§ **What is expected**: Pull out the lines of the recorded data below word for word, starting at the line that has "Toni Garrn - poznaj nową dziewczynę Leonardo" and stopping after the line that has "au pays des". Leave the pictures out.

Recorded data:

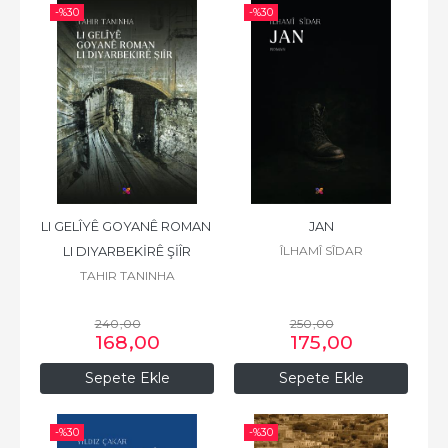
-%
30
-%
30
LI GELÎYÊ GOYANÊ ROMAN 
JAN
ÎLHAMÎ SÎDAR
LI DIYARBEKİRÊ ŞİÎR
TAHIR TANINHA
240
,00
250
,00
168
,00
175
,00
Sepete Ekle
Sepete Ekle
-%
30
-%
30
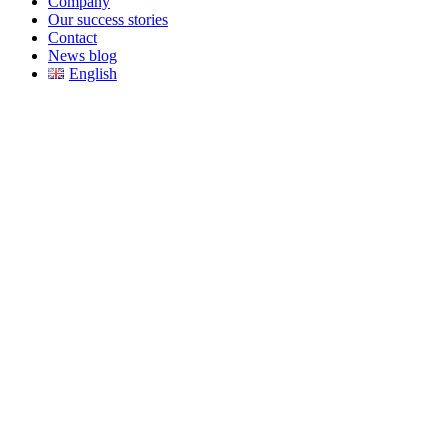
Company
Our success stories
Contact
News blog
English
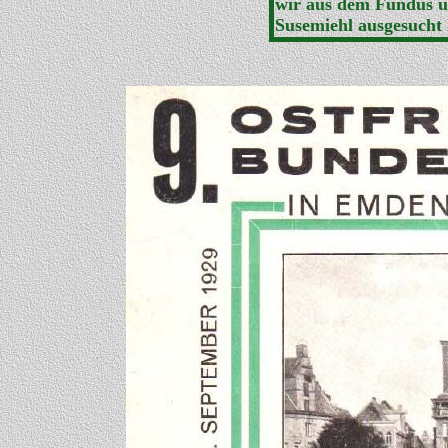
wir aus dem Fundus u
Susemiehl ausgesucht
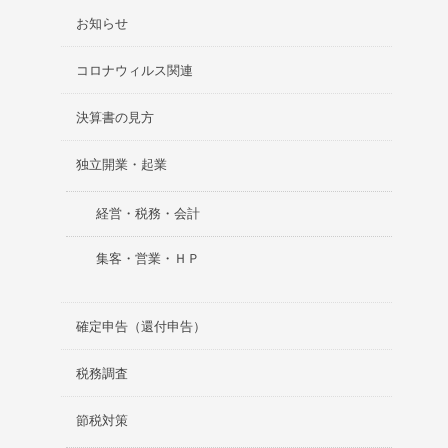
お知らせ
コロナウィルス関連
決算書の見方
独立開業・起業
経営・税務・会計
集客・営業・ＨＰ
確定申告（還付申告）
税務調査
節税対策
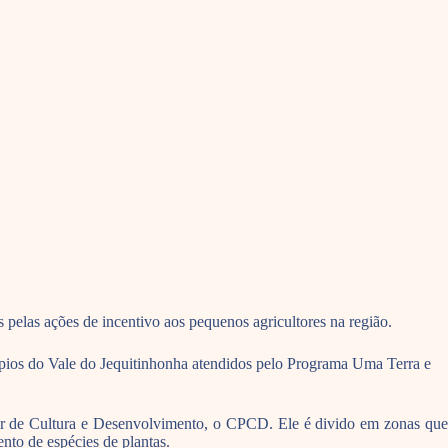
s pelas ações de incentivo aos pequenos agricultores na região.
cípios do Vale do Jequitinhonha atendidos pelo Programa Uma Terra e
lar de Cultura e Desenvolvimento, o CPCD. Ele é divido em zonas que
nto de espécies de plantas.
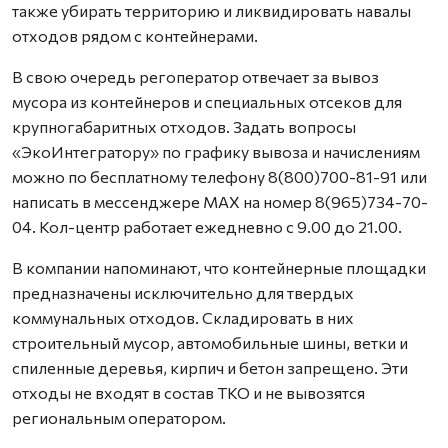
также убирать территорию и ликвидировать навалы
отходов рядом с контейнерами.
В свою очередь регоператор отвечает за вывоз
мусора из контейнеров и специальных отсеков для
крупногабаритных отходов. Задать вопросы
«ЭкоИнтегратору» по графику вывоза и начислениям
можно по бесплатному телефону 8(800)700-81-91 или
написать в мессенджере MAX на номер 8(965)734-70-
04. Кол-центр работает ежедневно с 9.00 до 21.00.
В компании напоминают, что контейнерные площадки
предназначены исключительно для твердых
коммунальных отходов. Складировать в них
строительный мусор, автомобильные шины, ветки и
спиленные деревья, кирпич и бетон запрещено. Эти
отходы не входят в состав ТКО и не вывозятся
региональным оператором.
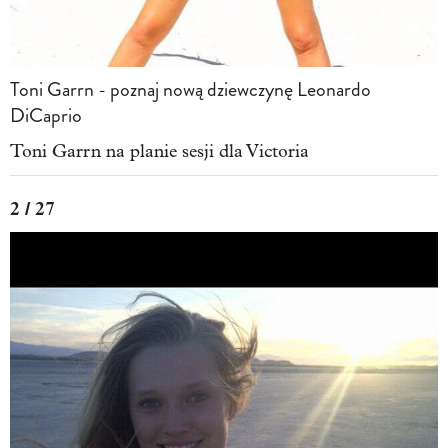
Toni Garrn - poznaj nową dziewczynę Leonardo
DiCaprio
Toni Garrn na planie sesji dla Victoria
2 / 27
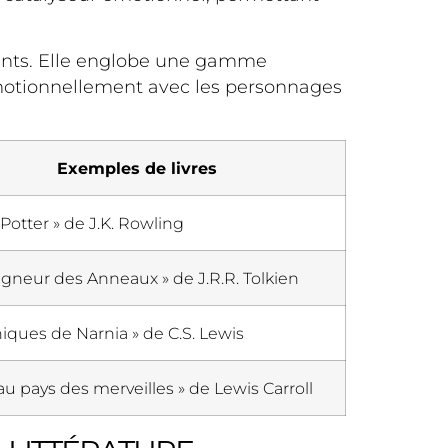
ments. Elle englobe une gamme
 émotionnellement avec les personnages
Exemples de livres
 Potter » de J.K. Rowling
igneur des Anneaux » de J.R.R. Tolkien
iques de Narnia » de C.S. Lewis
 au pays des merveilles » de Lewis Carroll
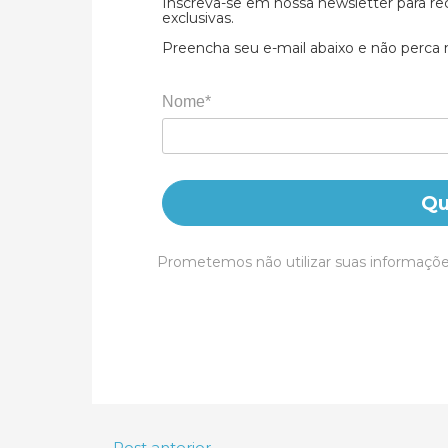
Inscreva-se em nossa newsletter para re
exclusivas.
Preencha seu e-mail abaixo e não perca
Nome*
Qu
Prometemos não utilizar suas informaçõe
←
Post anterior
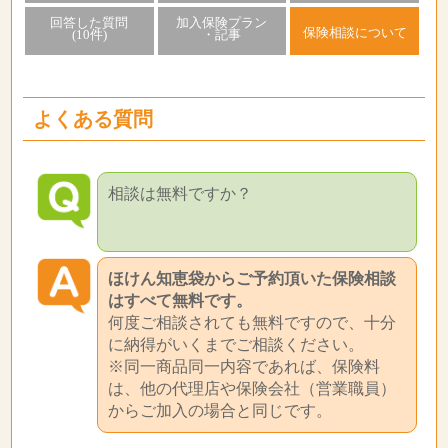
回答した質問
加入保険プラン
保険相談について
(10件)
・記事
よくある質問
相談は無料ですか？
ほけん知恵袋からご予約頂いた保険相談
はすべて無料です。
何度ご相談されても無料ですので、十分
に納得がいくまでご相談ください。
※同一商品同一内容であれば、保険料
は、他の代理店や保険会社（営業職員）
からご加入の場合と同じです。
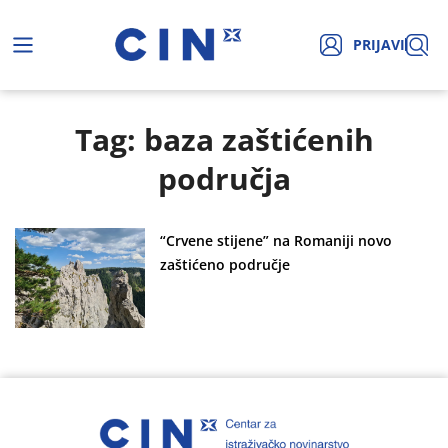
PRIJAVI
Tag: baza zaštićenih
područja
“Crvene stijene” na Romaniji novo
zaštićeno područje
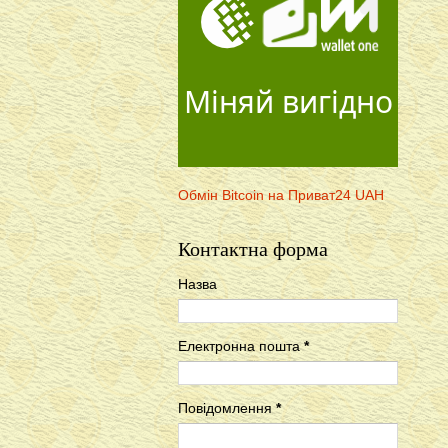
Міняй вигідно
Обмін Bitcoin на Приват24 UAH
Контактна форма
Назва
Електронна пошта
*
Повідомлення
*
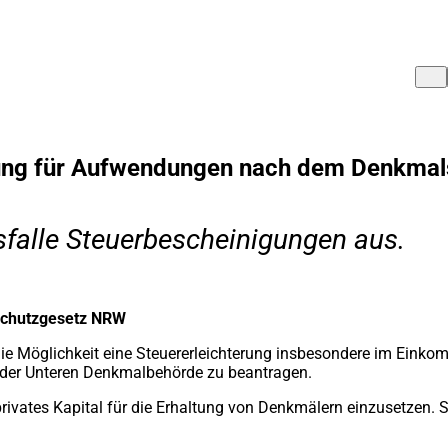
ung für Aufwendungen nach dem Denkma
sfalle Steuerbescheinigungen aus.
schutzgesetz NRW
Möglichkeit eine Steuererleichterung insbesondere im Einkom
der Unteren Denkmalbehörde zu beantragen.
privates Kapital für die Erhaltung von Denkmälern einzusetzen. S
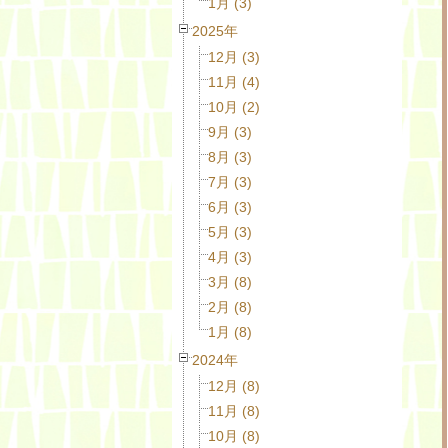
1月 (3)
2025年
12月 (3)
11月 (4)
10月 (2)
9月 (3)
8月 (3)
7月 (3)
6月 (3)
5月 (3)
4月 (3)
3月 (8)
2月 (8)
1月 (8)
2024年
12月 (8)
11月 (8)
10月 (8)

§ **Solution to this exercise**:
Toni Garrn - poznaj nową dziewczynę Leonardo
DiCaprio
Toni Garrn na planie sesji dla Victoria
2 / 27
ments. Elle englobe une gamme
 émotionnellement avec les personnages
Exemples de livres
 Potter » de J.K. Rowling
igneur des Anneaux » de J.R.R. Tolkien
iques de Narnia » de C.S. Lewis
 au pays des merveilles » de Lewis Carroll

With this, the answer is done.